### GIVEN INSTRUCTION
Transcribe the entries from their first line through the line containing "habitat: Chaparralshrubland, gabbro", keeping both ends and reproducing every line unchanged.
-=-=-=-=-
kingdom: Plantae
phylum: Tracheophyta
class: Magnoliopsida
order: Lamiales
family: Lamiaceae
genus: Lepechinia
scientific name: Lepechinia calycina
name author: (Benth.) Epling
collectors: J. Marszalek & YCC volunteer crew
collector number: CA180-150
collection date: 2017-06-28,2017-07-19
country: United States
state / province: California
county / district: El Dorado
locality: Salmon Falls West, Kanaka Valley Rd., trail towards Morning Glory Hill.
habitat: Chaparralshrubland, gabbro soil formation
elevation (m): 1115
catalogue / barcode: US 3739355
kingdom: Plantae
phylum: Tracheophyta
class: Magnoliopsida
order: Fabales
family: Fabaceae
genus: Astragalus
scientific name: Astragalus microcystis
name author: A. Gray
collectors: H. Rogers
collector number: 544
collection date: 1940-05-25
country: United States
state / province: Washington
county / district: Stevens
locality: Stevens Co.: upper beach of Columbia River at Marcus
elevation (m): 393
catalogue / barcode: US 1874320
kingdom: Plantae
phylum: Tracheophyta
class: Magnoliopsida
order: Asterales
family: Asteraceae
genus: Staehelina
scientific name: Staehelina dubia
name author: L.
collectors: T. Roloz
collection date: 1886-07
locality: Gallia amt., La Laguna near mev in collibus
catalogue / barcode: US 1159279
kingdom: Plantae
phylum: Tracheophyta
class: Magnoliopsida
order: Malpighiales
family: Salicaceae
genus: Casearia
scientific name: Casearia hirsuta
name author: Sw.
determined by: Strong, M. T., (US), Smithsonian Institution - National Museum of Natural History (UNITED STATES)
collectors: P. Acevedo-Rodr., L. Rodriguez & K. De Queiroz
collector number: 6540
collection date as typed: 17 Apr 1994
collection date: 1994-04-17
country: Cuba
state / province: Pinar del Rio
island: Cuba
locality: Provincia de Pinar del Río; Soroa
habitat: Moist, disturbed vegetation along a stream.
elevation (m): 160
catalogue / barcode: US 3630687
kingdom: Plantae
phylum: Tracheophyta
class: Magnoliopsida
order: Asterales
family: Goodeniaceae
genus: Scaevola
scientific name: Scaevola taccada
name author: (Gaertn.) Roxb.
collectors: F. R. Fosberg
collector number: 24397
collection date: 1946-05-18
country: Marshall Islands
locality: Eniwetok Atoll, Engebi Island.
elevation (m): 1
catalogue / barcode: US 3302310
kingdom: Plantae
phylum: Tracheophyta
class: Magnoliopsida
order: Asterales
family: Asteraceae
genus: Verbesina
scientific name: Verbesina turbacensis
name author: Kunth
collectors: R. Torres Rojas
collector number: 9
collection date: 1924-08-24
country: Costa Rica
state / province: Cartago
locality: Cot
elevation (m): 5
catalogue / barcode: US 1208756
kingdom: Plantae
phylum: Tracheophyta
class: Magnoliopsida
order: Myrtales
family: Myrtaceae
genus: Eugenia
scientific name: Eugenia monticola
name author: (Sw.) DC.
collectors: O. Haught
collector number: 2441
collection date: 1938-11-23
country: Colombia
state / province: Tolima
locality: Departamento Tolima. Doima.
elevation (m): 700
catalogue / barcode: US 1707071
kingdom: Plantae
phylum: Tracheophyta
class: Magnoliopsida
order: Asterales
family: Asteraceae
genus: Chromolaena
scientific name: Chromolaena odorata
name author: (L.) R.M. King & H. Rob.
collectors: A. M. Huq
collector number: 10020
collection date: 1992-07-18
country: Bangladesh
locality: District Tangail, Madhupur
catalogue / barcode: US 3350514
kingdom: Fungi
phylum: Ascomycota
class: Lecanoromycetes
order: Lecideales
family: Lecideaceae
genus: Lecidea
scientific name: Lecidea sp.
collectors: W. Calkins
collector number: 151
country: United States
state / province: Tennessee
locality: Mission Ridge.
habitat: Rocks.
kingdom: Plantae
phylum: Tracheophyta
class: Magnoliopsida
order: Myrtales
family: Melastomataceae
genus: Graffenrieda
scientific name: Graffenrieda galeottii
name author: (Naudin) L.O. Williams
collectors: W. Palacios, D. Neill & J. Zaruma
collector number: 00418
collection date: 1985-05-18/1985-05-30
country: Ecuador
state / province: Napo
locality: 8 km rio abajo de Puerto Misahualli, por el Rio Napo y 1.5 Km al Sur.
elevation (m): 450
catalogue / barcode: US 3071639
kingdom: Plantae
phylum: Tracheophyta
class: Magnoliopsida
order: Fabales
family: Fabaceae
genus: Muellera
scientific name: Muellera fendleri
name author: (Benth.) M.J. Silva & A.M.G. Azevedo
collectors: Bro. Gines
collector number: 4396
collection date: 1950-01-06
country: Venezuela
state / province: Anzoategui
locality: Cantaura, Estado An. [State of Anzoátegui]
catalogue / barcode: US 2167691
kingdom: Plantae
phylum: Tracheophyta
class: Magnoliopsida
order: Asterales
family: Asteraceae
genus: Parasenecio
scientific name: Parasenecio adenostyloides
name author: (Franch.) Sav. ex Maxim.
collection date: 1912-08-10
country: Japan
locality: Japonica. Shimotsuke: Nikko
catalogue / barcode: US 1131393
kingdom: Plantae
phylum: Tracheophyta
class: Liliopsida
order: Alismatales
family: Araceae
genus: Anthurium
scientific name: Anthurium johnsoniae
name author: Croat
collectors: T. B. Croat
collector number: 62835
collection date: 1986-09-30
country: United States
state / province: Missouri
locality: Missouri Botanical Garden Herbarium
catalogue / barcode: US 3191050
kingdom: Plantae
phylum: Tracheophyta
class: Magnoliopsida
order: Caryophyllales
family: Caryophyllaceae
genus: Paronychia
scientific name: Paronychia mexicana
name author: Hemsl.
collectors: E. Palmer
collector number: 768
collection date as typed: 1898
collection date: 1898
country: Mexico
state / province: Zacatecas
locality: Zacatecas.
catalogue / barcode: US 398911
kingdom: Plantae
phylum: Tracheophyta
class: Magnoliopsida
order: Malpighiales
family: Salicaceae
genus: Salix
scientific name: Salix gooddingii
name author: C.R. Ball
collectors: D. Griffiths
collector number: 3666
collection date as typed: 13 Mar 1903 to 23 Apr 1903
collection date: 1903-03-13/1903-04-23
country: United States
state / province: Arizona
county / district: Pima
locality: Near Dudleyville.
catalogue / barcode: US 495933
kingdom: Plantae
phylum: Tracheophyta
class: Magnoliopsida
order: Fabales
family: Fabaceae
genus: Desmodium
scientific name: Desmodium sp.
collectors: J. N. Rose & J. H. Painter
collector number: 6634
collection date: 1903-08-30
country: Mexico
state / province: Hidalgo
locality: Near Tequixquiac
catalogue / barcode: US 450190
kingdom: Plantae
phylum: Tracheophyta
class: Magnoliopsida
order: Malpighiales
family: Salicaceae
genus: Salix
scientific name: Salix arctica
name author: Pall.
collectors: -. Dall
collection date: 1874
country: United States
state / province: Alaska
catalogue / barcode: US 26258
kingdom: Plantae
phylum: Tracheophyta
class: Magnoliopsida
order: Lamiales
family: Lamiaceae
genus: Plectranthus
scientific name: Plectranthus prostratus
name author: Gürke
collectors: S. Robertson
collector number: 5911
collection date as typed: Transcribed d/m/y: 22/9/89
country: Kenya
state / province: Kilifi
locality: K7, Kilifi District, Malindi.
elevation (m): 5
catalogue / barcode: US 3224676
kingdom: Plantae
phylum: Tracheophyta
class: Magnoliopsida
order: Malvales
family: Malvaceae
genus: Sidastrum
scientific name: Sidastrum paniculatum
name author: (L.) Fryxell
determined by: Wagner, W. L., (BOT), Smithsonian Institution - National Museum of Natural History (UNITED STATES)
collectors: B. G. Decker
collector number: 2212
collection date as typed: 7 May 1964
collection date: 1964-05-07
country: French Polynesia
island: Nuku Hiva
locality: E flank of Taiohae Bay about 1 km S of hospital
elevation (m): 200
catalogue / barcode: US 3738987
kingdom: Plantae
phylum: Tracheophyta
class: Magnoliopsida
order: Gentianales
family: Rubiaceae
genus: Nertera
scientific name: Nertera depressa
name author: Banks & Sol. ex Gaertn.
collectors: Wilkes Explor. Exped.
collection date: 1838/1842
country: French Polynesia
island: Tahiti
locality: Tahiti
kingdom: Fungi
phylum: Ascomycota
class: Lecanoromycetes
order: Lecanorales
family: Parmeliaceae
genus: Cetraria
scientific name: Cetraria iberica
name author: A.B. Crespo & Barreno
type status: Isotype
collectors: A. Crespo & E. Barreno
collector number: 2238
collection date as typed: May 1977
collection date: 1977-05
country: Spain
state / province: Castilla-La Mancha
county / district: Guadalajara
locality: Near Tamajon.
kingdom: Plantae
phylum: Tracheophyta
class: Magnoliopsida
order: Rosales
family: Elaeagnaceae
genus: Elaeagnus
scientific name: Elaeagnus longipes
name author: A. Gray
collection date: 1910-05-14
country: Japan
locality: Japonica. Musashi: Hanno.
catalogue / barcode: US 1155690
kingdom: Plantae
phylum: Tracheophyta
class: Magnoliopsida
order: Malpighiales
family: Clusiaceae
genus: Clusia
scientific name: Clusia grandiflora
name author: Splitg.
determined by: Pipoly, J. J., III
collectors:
-=-=-=-=-
### RESULT OF THE EXERCISE
kingdom: Plantae
phylum: Tracheophyta
class: Magnoliopsida
order: Lamiales
family: Lamiaceae
genus: Lepechinia
scientific name: Lepechinia calycina
name author: (Benth.) Epling
collectors: J. Marszalek & YCC volunteer crew
collector number: CA180-150
collection date: 2017-06-28,2017-07-19
country: United States
state / province: California
county / district: El Dorado
locality: Salmon Falls West, Kanaka Valley Rd., trail towards Morning Glory Hill.
habitat: Chaparralshrubland, gabbro soil formation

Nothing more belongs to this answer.